Deputado critica restrição à pesca no Espírito Santo

Em audiência pública proposta por Evair Vieira de Melo, representante do Ministério do Meio Ambiente afirma que é preciso garantir a preservação da fauna e o futuro dos pescadores.
20/09/2017 16h23

Cleia Viana/Câmara dos Deputados

Deputado critica restrição à pesca no Espírito Santo

Dados do governo do Espírito Santo apontam para perdas de 40% na produção pesqueira. Representantes do governo federal questionaram os números e pediram mais estudos que comprovem a reclamação

A Comissão de Agricultura, Pecuária, Abastecimento e Desenvolvimento Rural realizou audiência pública na terça-feira (19) para discutir o teor de portaria do Ministério do Meio Ambiente (nº 445/14), que restringiu a pesca de diversas espécies de peixes marinhos e de água doce.

O debate foi pedido pelo deputado Evair Vieira de Melo (PV-ES), no sentido de tentar encontrar soluções para o impacto causado pela portaria à cadeia produtiva pesqueira no Espírito Santo. Segundo foi informado durante a audiência, o governo do Espírito Santo alertou que a portaria causou impacto de até 40% na produção pesqueira local.

O representante do Ministério do Meio Ambiente, Ugo Eichler, disse que a resolução não afeta de forma considerável as atividades econômicas, especialmente na região do Espírito Santo, já que grande parte das espécies listadas se encontra na região Norte do Brasil, não tem uso comercial ou já estava proibida por normas anteriores. Ele cobrou mais estudos que comprovem a reclamação do estado.

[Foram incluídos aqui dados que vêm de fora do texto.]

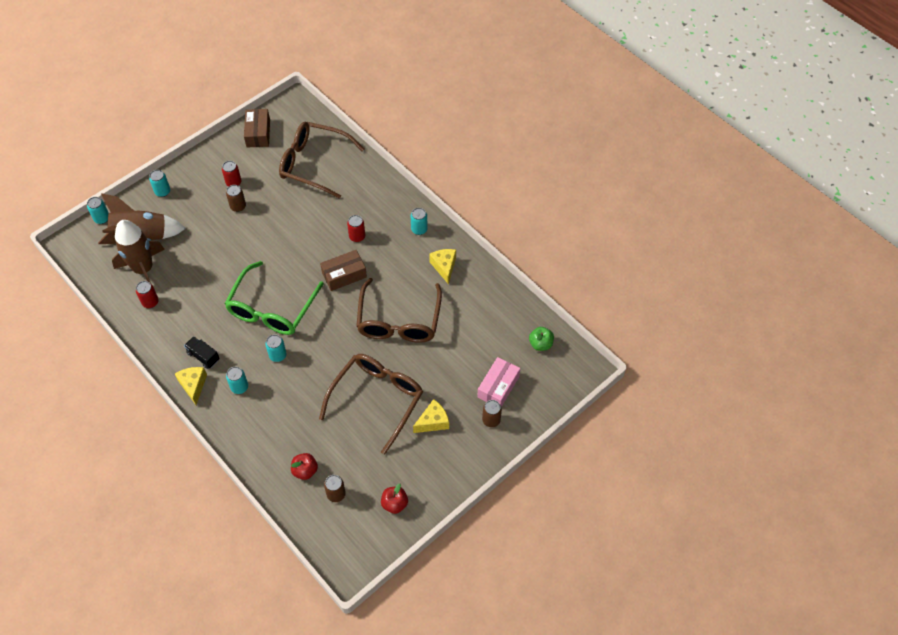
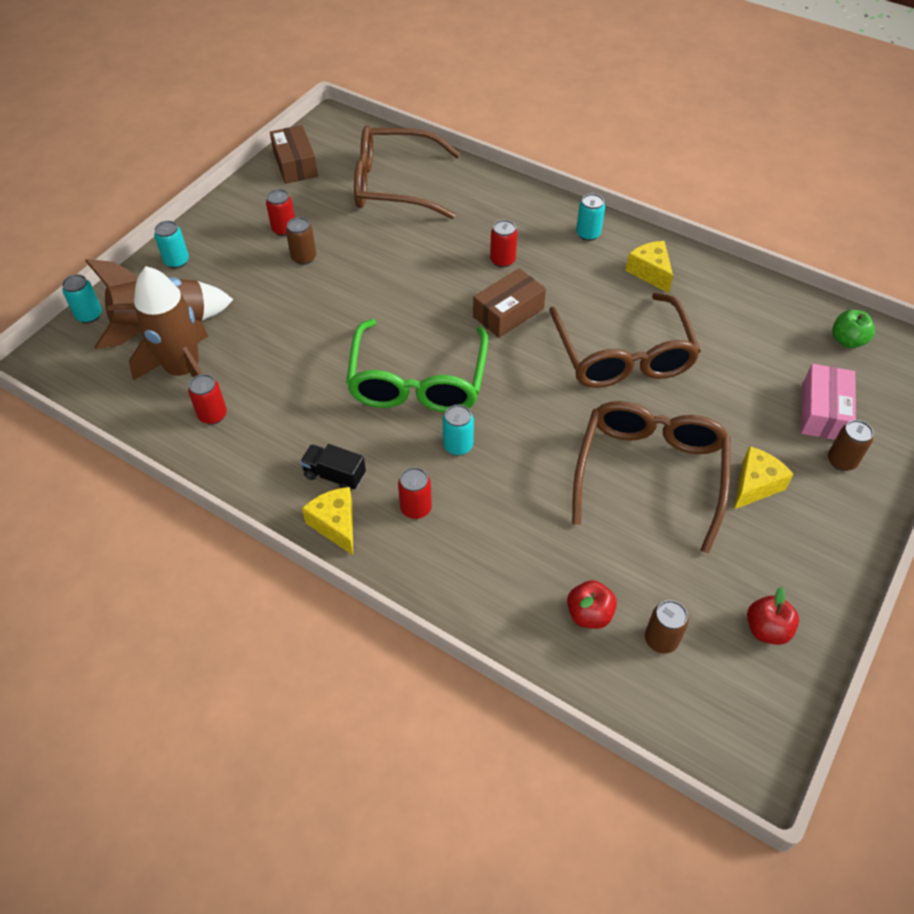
camera: 15 degrees left, 5 degrees down
(239, 387) = (416, 508): turquoise can -> red can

“É exatamente um retrato do que o pescador já sabe. Hoje o pescador precisa de muito mais tempo de mar, de muito mais esforço de pesca para tentar produzir parte do que era produzido pelo seu avô, pelo seu pai. É um alerta claro de que, ou atuamos de forma efetiva ou a gente realmente não vai ter peixe para ninguém pescar”, afirmou.

Insegurança jurídica
Para o governo capixaba, a norma provoca insegurança jurídica. “O Brasil perde a chance de fazer, a partir da pesca, uma grande oportunidade de negócio”, afirmou o deputado Evair Vieira de Melo. O parlamentar criticou também a indefinição sobre uma política de pesca para o país.

O representante da Secretaria de Aquicultura e Pesca do Ministério de Indústria, Comércio Exterior e Serviços, José Amaury da Silva Maia, relatou que foi feito um “desmonte do órgão de gestão da pesca” e que, apesar do órgão estar funcionando, existem dificuldades. “Precisamos de uma estrutura melhor e a expectativa é que, em breve, além de ter um órgão de formulação de diretrizes de uso e de ordenamento do setor pesqueiro, a gente também tenha braços para poder executar nossas políticas”, explicou.

Quanto à determinação do Ministério do Meio Ambiente, que restringiu a pesca de algumas espécies de peixes no Brasil, José Amaury destacou que ainda é preciso esclarecer sobre a finalidade dessa portaria aos pescadores, que se dizem prejudicados nas suas atividades.

Rosana Subirá, do Instituto Chico Mendes de Conservação da Biodiversidade (ICMBio), também chamou atenção para a redução de recursos financeiros para pesquisas, com o risco de ficar sem informações do que está acontecendo e quais as mudanças na biodiversidade nacional.

“A redução no aporte de recurso para a academia, para pesquisa no Brasil vai impactar severamente e a gente corre o risco de ficar sem informações do que está acontecendo, qual a nossa biodiversidade e se está mudando essa realidade ou não”, disse.

Agricultura
O deputado Nelson Marquezelli (PTB -SP) defendeu que o setor de pesca esteja ligado ao Ministério da Agricultura. “Pensou-se até num Ministério da Pesca, mas desvirtuou para isso aí. Podia ser no Ministério da Agricultura, um departamento, nunca no Meio Ambiente, nunca no Ministério da Indústria. Precisa ser agricultura, precisa ser fomento. Precisa investir”, afirmou.